The earlier one starts working, the more focused one can work. There are no distractions. Nobody is awake. Nothing more interesting is happening. Therefore, completing the most challenging part of the work in the morning is best. Moreover, the sooner I do the so-called frog part of my work, the more relaxed I am at the end of the day. The long-term value of getting up early is fantastic.

How to get up early: Go to bed early, lower your alarm gradually (if you want to wake up at 6, set your alarm 15min earlier x amount of days until you reach that time), put your phone away, and read (do not charge your phone next to your bed)

Visualize your goal

Breaking down abstract goals into manageable compartments is necessary to accomplish them. Mapping out a structure helps you visualize the parts essential to reaching your goal. For instance, if the goal is to write a paper, you can not imagine what the finished article will look like, but you can break it down into parts that can be more tangible.

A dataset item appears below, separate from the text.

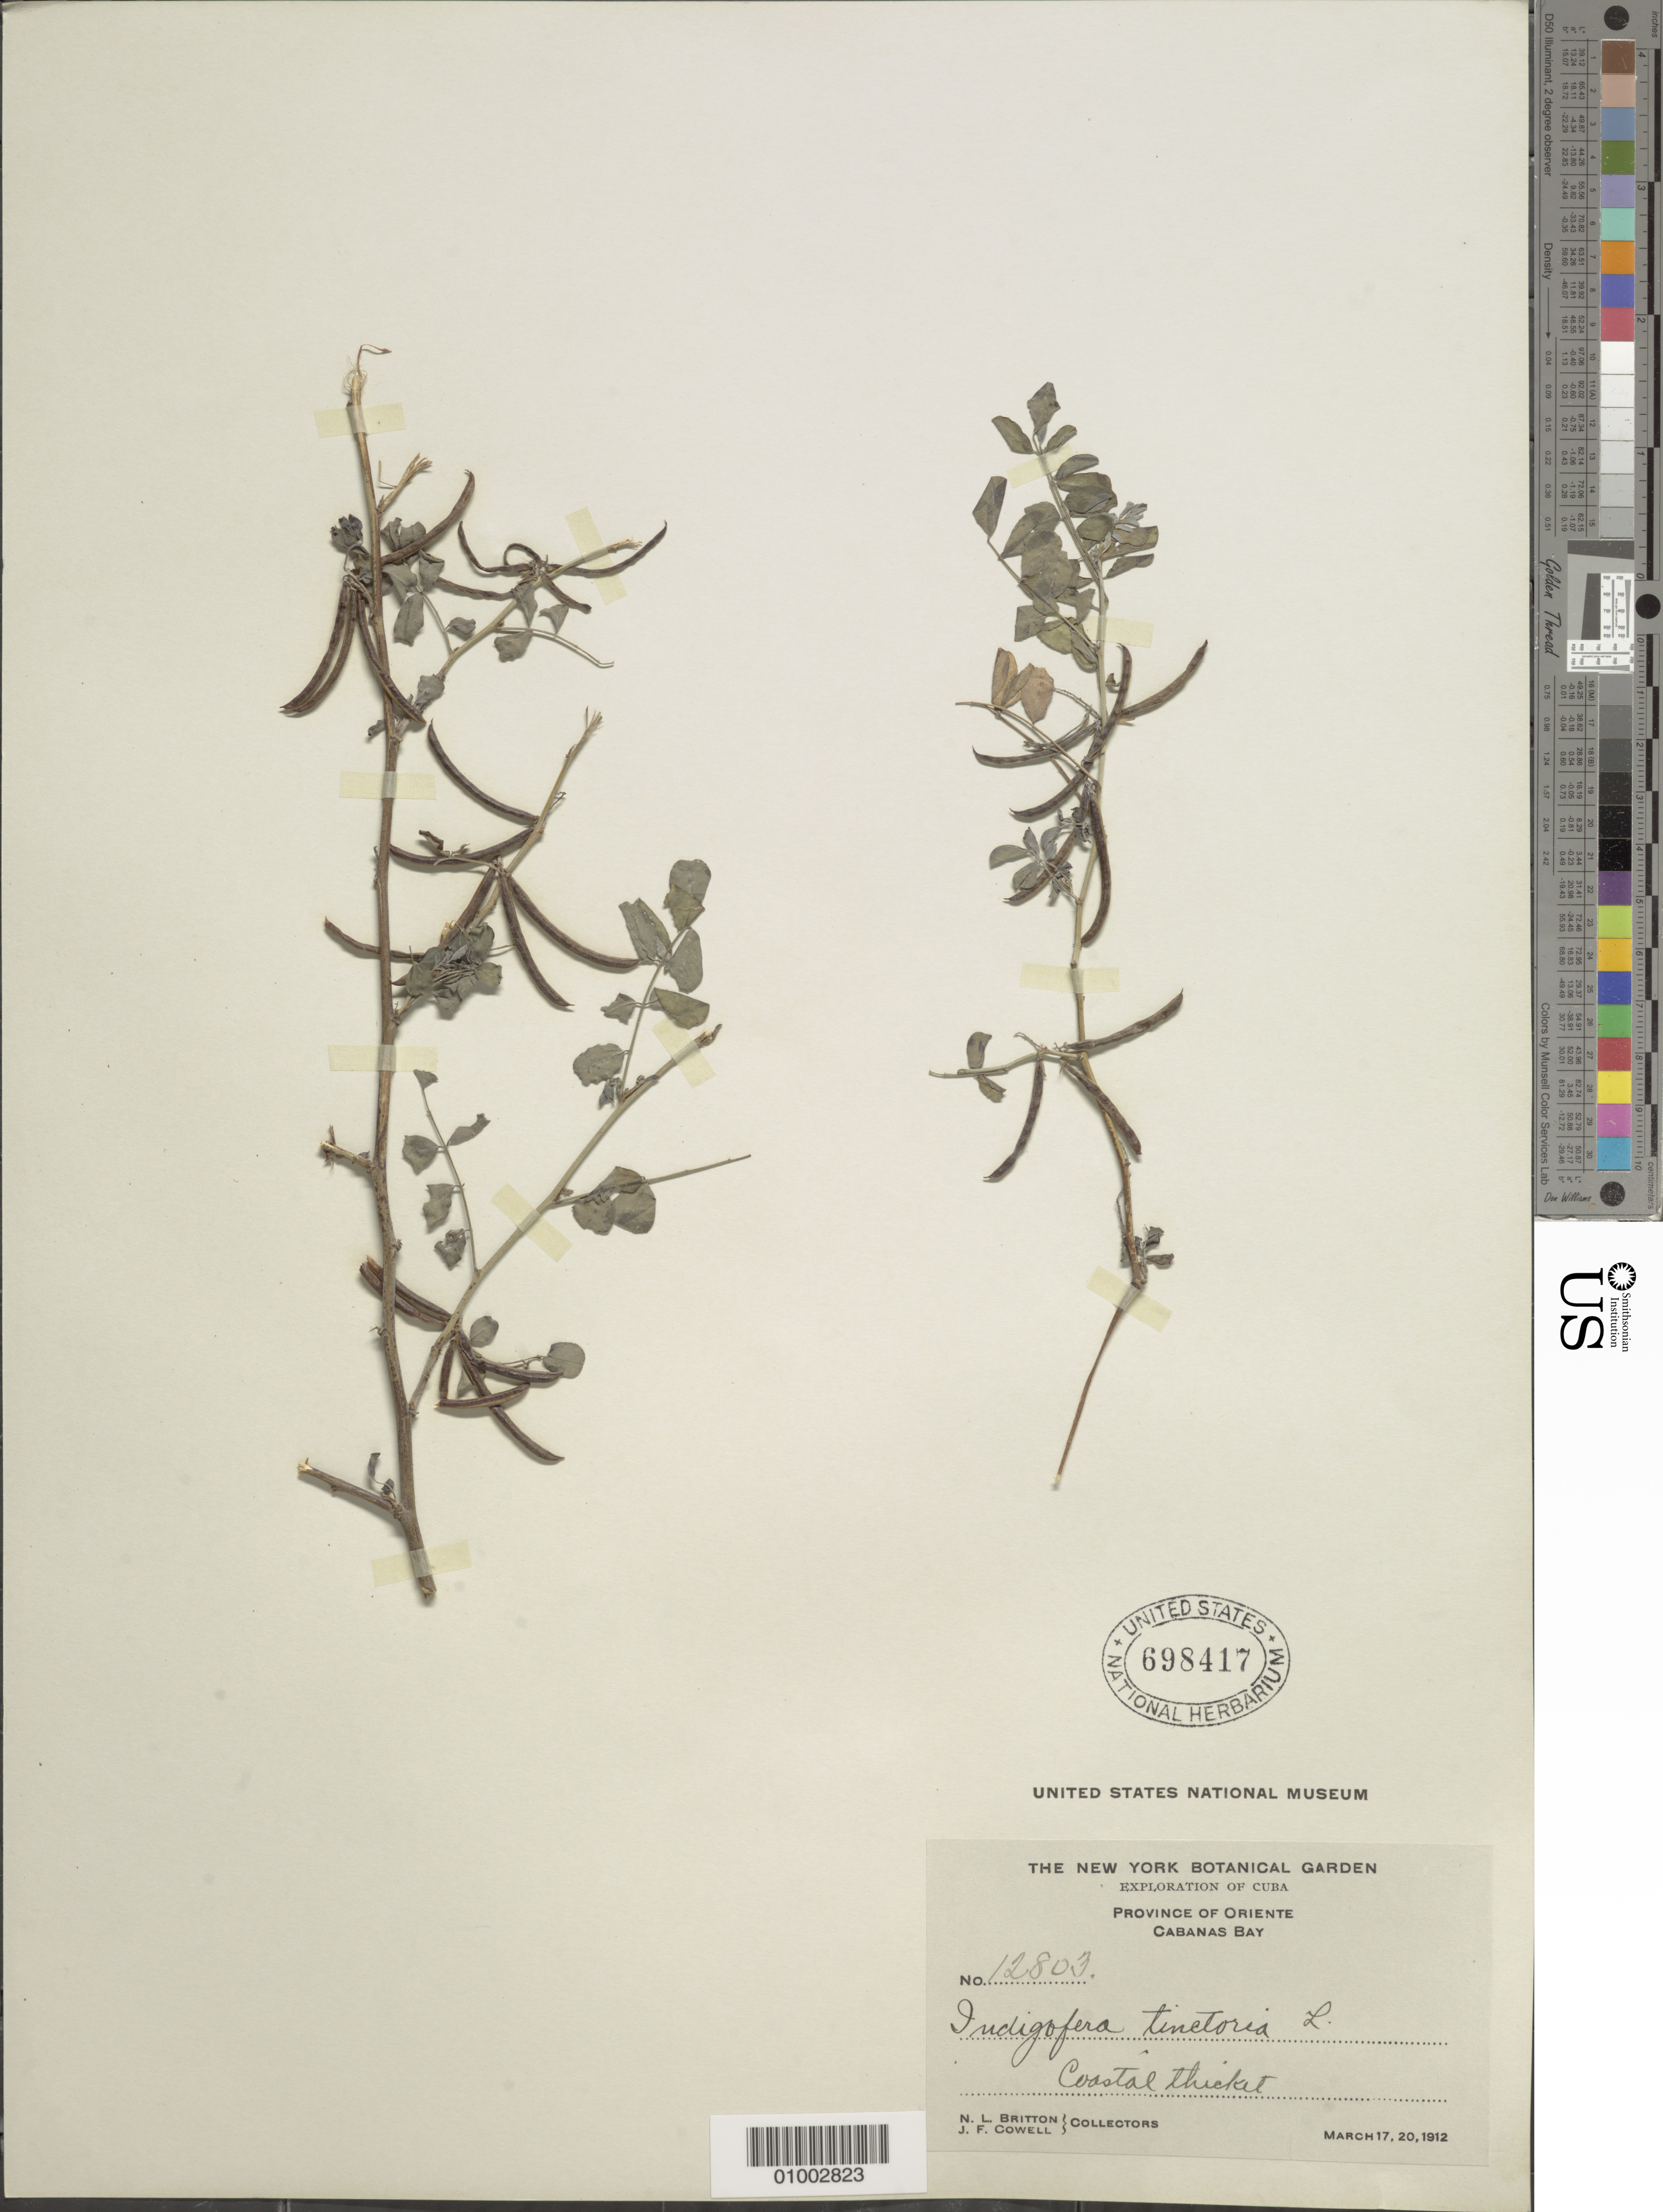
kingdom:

A doc is the only tool you need

My ultimate productivity tool is Google Docs. I create to-do lists every day, and I make them from scratch every day. I have precisely one Doc for a year, where I have a date entry as a title for each day, and I write down in bullet points what I want to do that day. A doc gives you a single place where you can brainstorm and where you can keep notes and track. Any to-do list app will force you to use a particular structure that aims to motivate you by using a checkbox as a carrot that you can hopefully click by the end of the day—only coming back to the app whenever you complete a task while all these daring checkboxes from the past are looking at you. But checkboxes do not reflect work. Words and thoughts reflect work, and to-do apps are not the place to spell out your thoughts and much less to try to dissect your problem. That is why you never come back to todo-lists, why they have endless backlogs, why they are always outdated, and why they don’t feel rewarding. If you write a paragraph about your problems and spell out your thoughts in a doc, on the other hand, you will not only track your progress, but you will actually make progress.